New HIV diagnoses among gay and bisexual men between the ages of 13 and 24 increased by a staggering 132.5 percent between 2001 and 2011, according to a new report from the Centers for Disease Control and Prevention.
But the annual diagnosis rate for the general American population dropped by a third over the same time period, according to research culled from CDC data and published today in The Journal of the American Medical Association.
Although 500,000 new cases of HIV were diagnosed over the decade-long study, the annual rate of diagnoses decreased from 24 out of every 100,000 people to 16 out of every 100,000 people, marking a decrease in annual rate of diagnosis by 33 percent, according to WebMD's HealthDay News.
Advances in screening and prevention efforts have prompted the overall decrease in new diagnoses, according to the report, as annual diagnosis rates dropped for heterosexual men by about one-quarter, among women by about half, and among intravenous drug users by nearly 70 percent.
But those messages and prevention efforts seem to be missing the youngest generation, which is also less likely to be tested regularly, according to the report. Between 2001 and 2011, newly diagnosed cases among young gay and bisexual men rose from about 3,000 to roughly 7,000, according to WebMD. Although the study did not report the mode of infection for these young men, researchers suggest the numbers indicate that many in the group are having condomless sex. And while the World Health Organization and the federal government recently suggested all those at substantial risk for HIV exposure use pre-exposure prophylaxis, or PrEP, the treatment, which involves HIV-negative individuals using antiretroviral medications, is controversial, as some say it encourages higher-risk behavior, like having sex without condoms.
"There’s a new generation that comes up and many don’t have firsthand experience with the devastation we saw in the earlier years," lead study author Amy Lansky, the CDC’s deputy director for surveillance, epidemiology and laboratory science in the Division of HIV/AIDS Prevention in Atlanta told Bloomberg Businessweek.

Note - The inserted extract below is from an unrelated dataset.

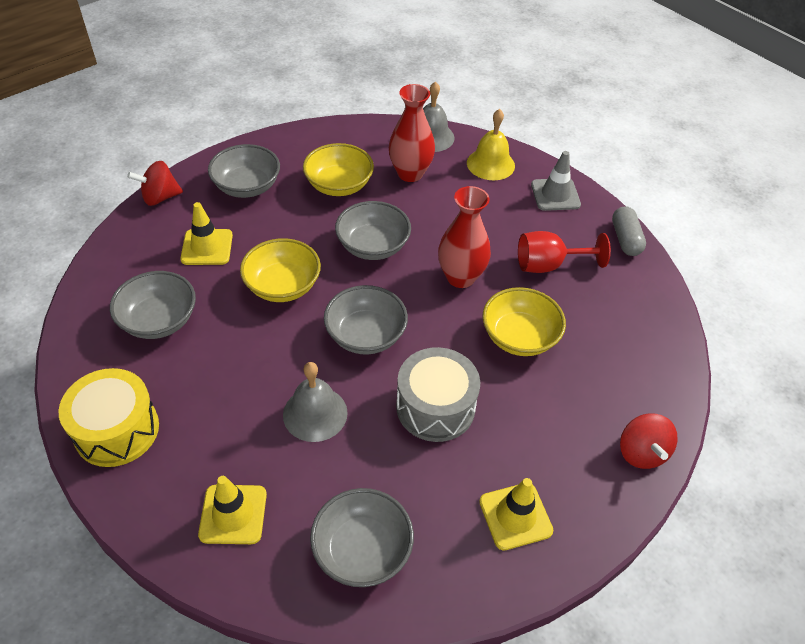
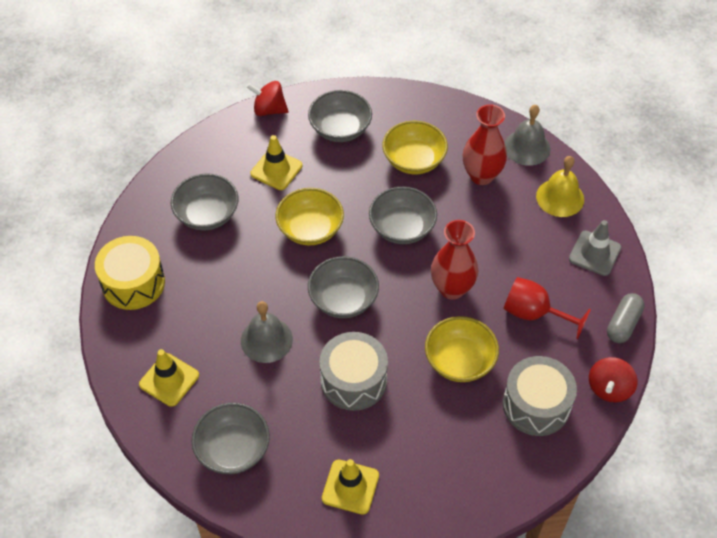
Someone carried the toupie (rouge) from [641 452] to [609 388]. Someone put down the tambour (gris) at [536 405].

"It's been more than 30 years since the first cases were reported," Lansky told HealthDay News. "It's harder to maintain that sense of urgency."
Lansky also noted that gay and bisexual men have a higher prevalence of HIV, putting them at "greater risk of being exposed with each sexual encounter." Greater rates of substance abuse and lack of access to health care play a role in the increasing rates among young men, as well, Lansky said.
Thanks to an increase in data collection nationwide, this study was the first to look at HIV diagnosis rates in people age 13 and older in all 50 states, and Washington, D.C., over a 10-year period. And while the overall annual diagnosis rate decreased by 33 percent, the report notes that an estimated 1.1 million Americans are living with HIV — and roughly 16 percent of those individuals don't know they're HIV-positive.